A la suite de ses rapports fort documentés sur les manoeuvres impériales allemandes, qu'il avait suivies en 1879, le commandant Marin fut nommé secrétaire du Comité de la cavalerie, sous la présidence du général de Gallifet.
En 1880, il fut désigné, de nouveau, pour suivre les manoeuvres de la cavalerie allemande aux environs de Cologne.
Lieutenant-Colonel en 1884 au 13e dragons, Colonel au 6e hussards en 1885, il fut appelé en 1890 au commandement par intérim de la brigade de cavalerie du 3e corps. Général de Brigade en 1891, il fut maintenu dans ce commandement, jusqu'en 1898, où il passa au cadre de réserve.
M. le général Marin a été promu, Chevalier de la Légion d'honneur en 1879, officier en 1891, et, enfin, commandeur en 1897.
La physionomie franche, jeune, bien française et bien lorraine de M. le général Marin, son allure cavalière, souple, martiale semblent protester contre le fait de sa mise au cadre de réserve, par l'inexorable limite d'âge.
La première fois que nous le vîmes, nous pensions avoir devant nous un commandant de cavalerie en bourgeois.

• **CONSIGNE ÉCRITE 1**
Dressez la liste des années citées dans l'extrait sur le général Marin. Donnez chacune une seule fois, dans leur ordre d'apparition.
• **CONSIGNE ÉCRITE 2**
Recopiez l'extrait sur le général Marin depuis "A la suite de" jusqu'à "général de Gallifet." inclus, en substituant "rapporteur" à "secrétaire".

• **ENREGISTREMENTS FOURNIS**

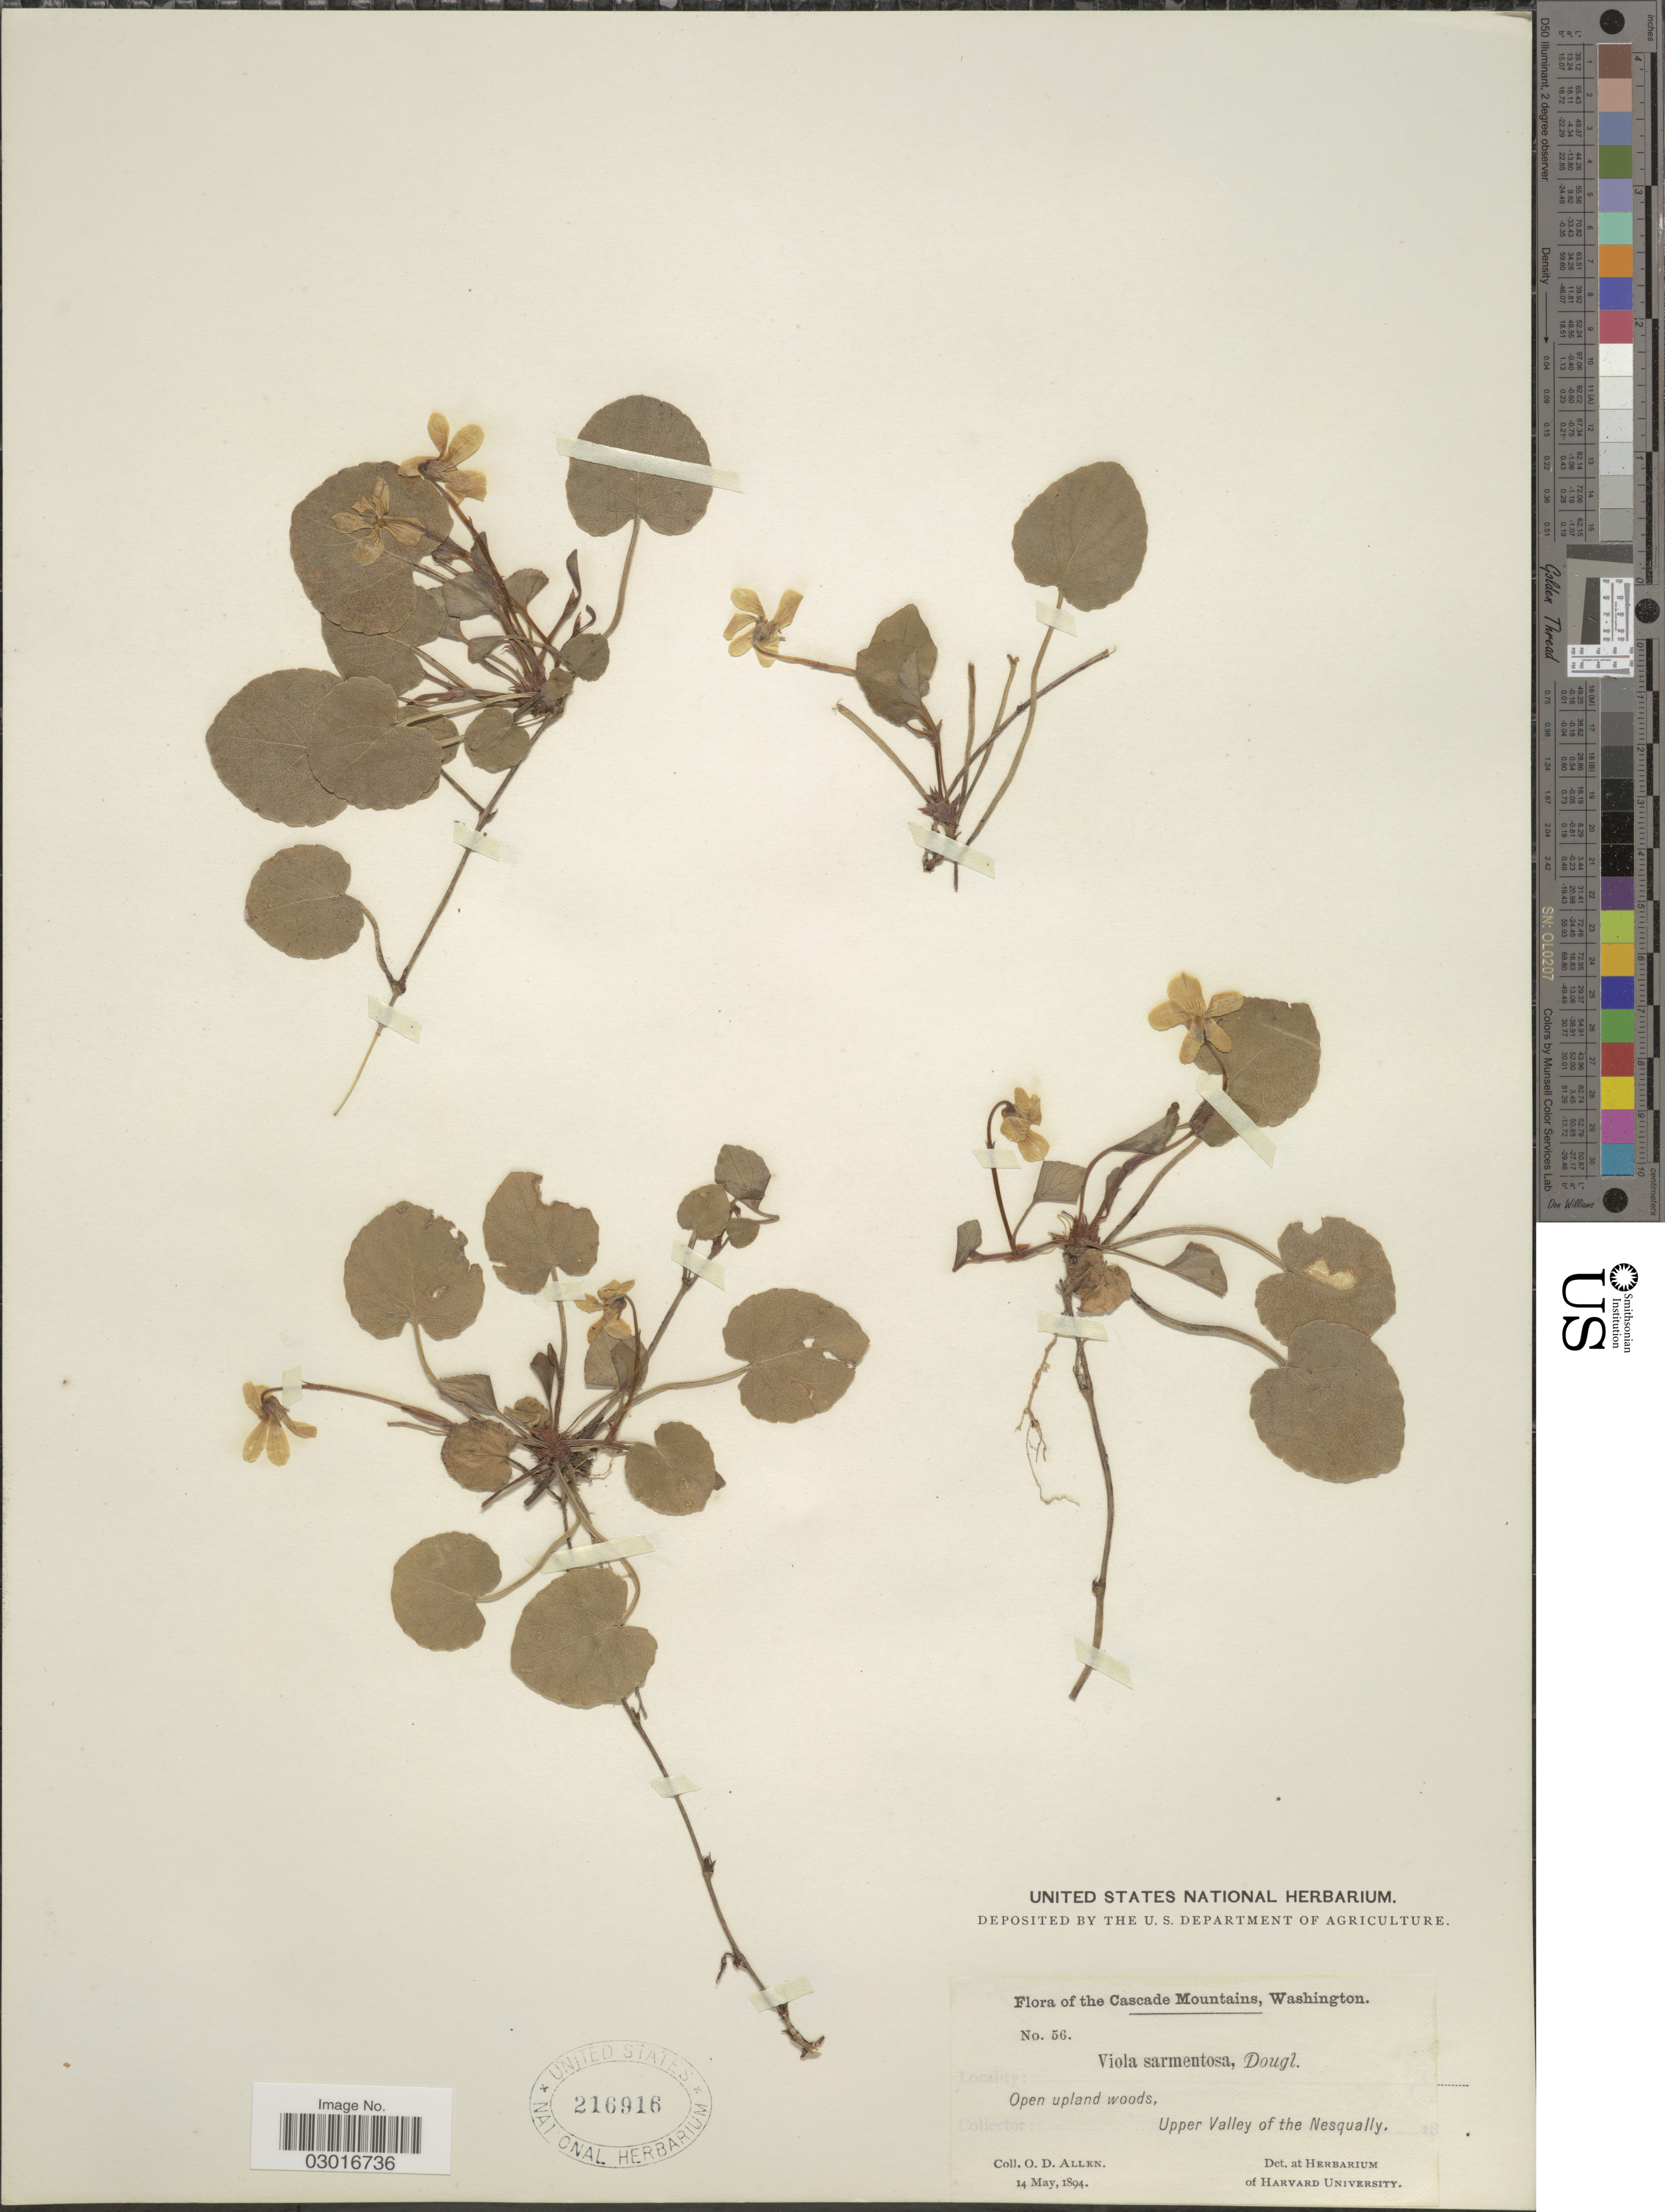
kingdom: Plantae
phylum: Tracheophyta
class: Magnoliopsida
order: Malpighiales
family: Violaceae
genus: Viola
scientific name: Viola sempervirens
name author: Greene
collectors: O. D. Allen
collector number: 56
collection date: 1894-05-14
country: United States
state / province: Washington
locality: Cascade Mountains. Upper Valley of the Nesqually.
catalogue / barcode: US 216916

• **RÉPONSE ATTENDUE 1**
1879, 1880, 1884, 1885, 1890, 1891, 1898, 1897

• **RÉPONSE ATTENDUE 2**
A la suite de ses rapports fort documentés sur les manoeuvres impériales allemandes, qu'il avait suivies en 1879, le commandant Marin fut nommé rapporteur du Comité de la cavalerie, sous la présidence du général de Gallifet.